“Swine flu” man in fight for life

Daniel Rose
Daniel Rose

A SCARBOROUGH man was left fighting for his life in hospital after being told he had swine flu instead of meningitis.

Dan Rose, of South Cliff, was told by advisors at NHS Direct that he should take paracetamol, drink lots of fluids and stay at home.

But when his mum, Amanda Morton, went round to see him she realised something was more seriously wrong.

Mrs Morton, who works as a medical secretary in Sherburn, says if they had followed the advice they were given her son could have died.

He is now making a steady recovery at Hull Royal Infirmary but may have to stay there for six weeks.

The 48-year-old, of Box Hill, said: “We could have lost him – the consultant said we got there just in time.

“It’s been dreadful and he’s not out of the woods yet, but he’s a fighter and we’re sure he’ll pull through.”

Mr Rose, 24, fell ill on January 8 and went home early from his job at Phones 4U in the town centre.

His girlfriend rang NHS Direct and was told his symptoms indicated that he may have swine flu.

When his mum went round to his flat two days later his condition had got even worse.

Mrs Morton said: “He had a headache, fever, neck pain and kept telling me to close the curtains because the light was hurting his eyes.

“Alarm bells started ringing in my mind. I’ve picked up quite a bit of medical knowledge through my job and also, as a mum, you just know when something’s not right.”

She rang NHS Direct twice and was given the same advice as before. Mrs Morton then rang her own GP to try and arrange a home visit, but was told it was not possible as Dan wasn’t registered at the practice.

Mrs Morton then called the Castle Health Centre in York Place, who advised her to bring her son in due to the severity of his symptoms.

She said: “He lives in a top floor flat and my husband had to carry him down the stairs as he was too weak to walk.”

Her son, a former Hertford Vale and Filey School pupil, was seen immediately and rushed to Scarborough Hospital where he was given antibiotic treatment.

The following day he had an MRI scan which showed an abscess on the frontal lobe of his brain.
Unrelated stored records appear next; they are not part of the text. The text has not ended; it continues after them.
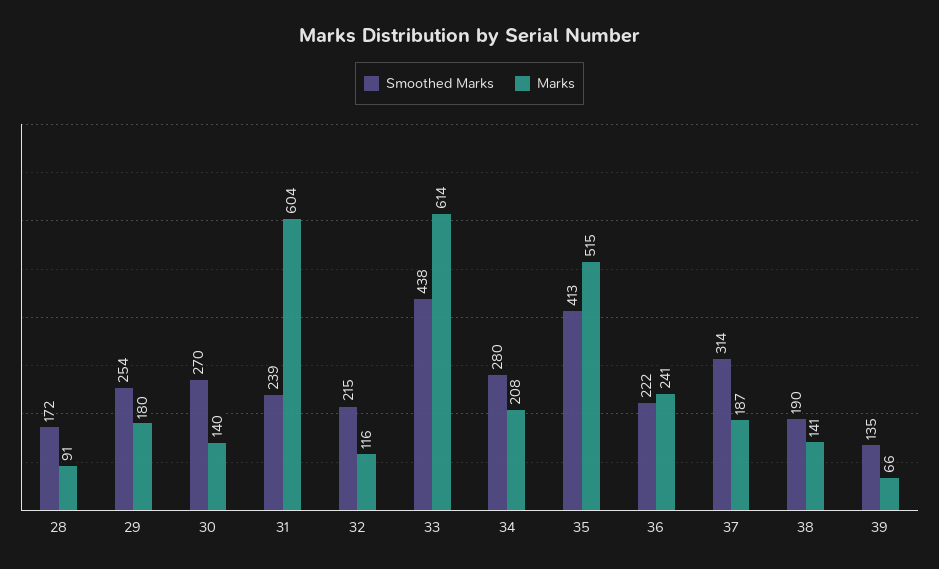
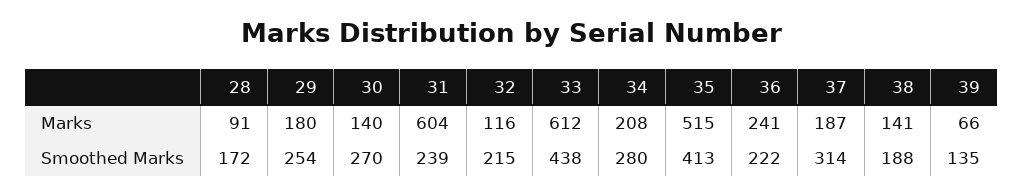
  {
    "Smoothed Marks": {
      "28": 172,
      "29": 254,
      "30": 270,
      "31": 239,
      "32": 215,
      "33": 438,
      "34": 280,
      "35": 413,
      "36": 222,
      "37": 314,
-     "38": 190,
+     "38": 188,
      "39": 135
    },
    "Marks": {
      "28": 91,
      "29": 180,
      "30": 140,
      "31": 604,
      "32": 116,
-     "33": 614,
+     "33": 612,
      "34": 208,
      "35": 515,
      "36": 241,
      "37": 187,
      "38": 141,
      "39": 66
    }
  }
He was transferred to Hull Royal Infirmary straight away.

Following tests it was found that Mr Rose had suffered a severe sinus infection which had led to pneumococcal meningitis.

His mum said: “He’s very weak and has lost a lot of weight, but he’s feeling more positive now.
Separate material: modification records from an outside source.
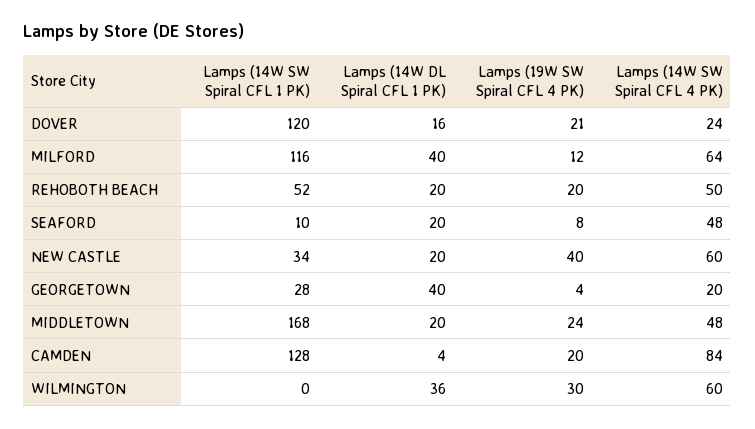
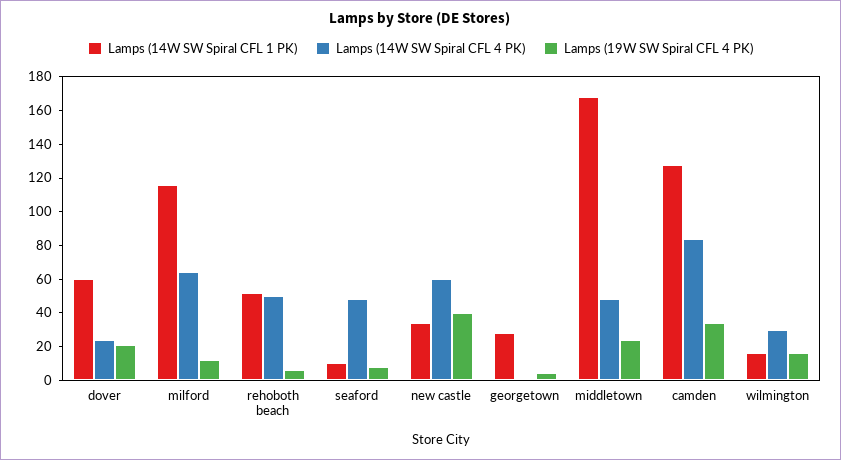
  {
    "Lamps (14W SW Spiral CFL 1 PK)": {
-     "DOVER": 120,
+     "DOVER": 60,
      "MILFORD": 116,
      "REHOBOTH BEACH": 52,
      "SEAFORD": 10,
      "NEW CASTLE": 34,
      "GEORGETOWN": 28,
      "MIDDLETOWN": 168,
      "CAMDEN": 128,
-     "WILMINGTON": 0
+     "WILMINGTON": 15
    },
-   "Lamps (14W DL Spiral CFL 1 PK)": {
-     "DOVER": 16,
-     "MILFORD": 40,
-     "REHOBOTH BEACH": 20,
-     "SEAFORD": 20,
-     "NEW CASTLE": 20,
-     "GEORGETOWN": 40,
-     "MIDDLETOWN": 20,
-     "CAMDEN": 4,
-     "WILMINGTON": 36
-   },
    "Lamps (19W SW Spiral CFL 4 PK)": {
      "DOVER": 21,
      "MILFORD": 12,
-     "REHOBOTH BEACH": 20,
+     "REHOBOTH BEACH": 5,
      "SEAFORD": 8,
      "NEW CASTLE": 40,
      "GEORGETOWN": 4,
      "MIDDLETOWN": 24,
-     "CAMDEN": 20,
+     "CAMDEN": 35,
-     "WILMINGTON": 30
+     "WILMINGTON": 15
    },
    "Lamps (14W SW Spiral CFL 4 PK)": {
      "DOVER": 24,
      "MILFORD": 64,
      "REHOBOTH BEACH": 50,
      "SEAFORD": 48,
      "NEW CASTLE": 60,
-     "GEORGETOWN": 20,
+     "GEORGETOWN": 0,
      "MIDDLETOWN": 48,
      "CAMDEN": 84,
-     "WILMINGTON": 60
+     "WILMINGTON": 30
    }
  }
“His girlfriend has been to see him every day and his friends have been brilliant. He’s got so much support.”

Mrs Morton added that she wanted to make people aware that the symptoms of swine flu can be very similar to other conditions such as meningitis, septicaemia, encephalitis and malaria.

She said: “If reading this helps somebody else then that’s the main thing.

“I would hate to see that something like this had happened again or worse, that someone had died.”

An NHS Direct spokesperson said: “We are unable to comment on individual calls due to patient confidentiality. We take feedback extremely seriously and follow up on cases where a patient, or their family, has concerns about the way their call was dealt with.

“We have not been contacted by the family in this case, and would urge them to get in touch so that they can contribute to a thorough investigation.”

NHS Direct’s nurse advisors assess callers based on their symptoms. If it is felt that a face-to-face assessment is required the patient will be advised on the most appropriate health care provider and the timescales in which they should seek further help.

Patients are also given advice on what to do if their symptoms get worse.

The Meningitis Research Foundation’s chief executive, Christopher Head, said: “Spotting meningitis symptoms early can save lives. Specifically look out for the ‘red flag’ early warning symptoms: cold hands and feet, severe pain in the limbs and joints, and pale or mottled skin, as well as the ‘classic’ symptoms like a stiff neck and dislike of bright lights.

“Remember these symptoms can appear in any order and some not at all, therefore it is important to trust your instincts.

“We don’t want to worry people unnecessarily, but it is important not to be deterred from seeking medical help if you or your child is very ill.”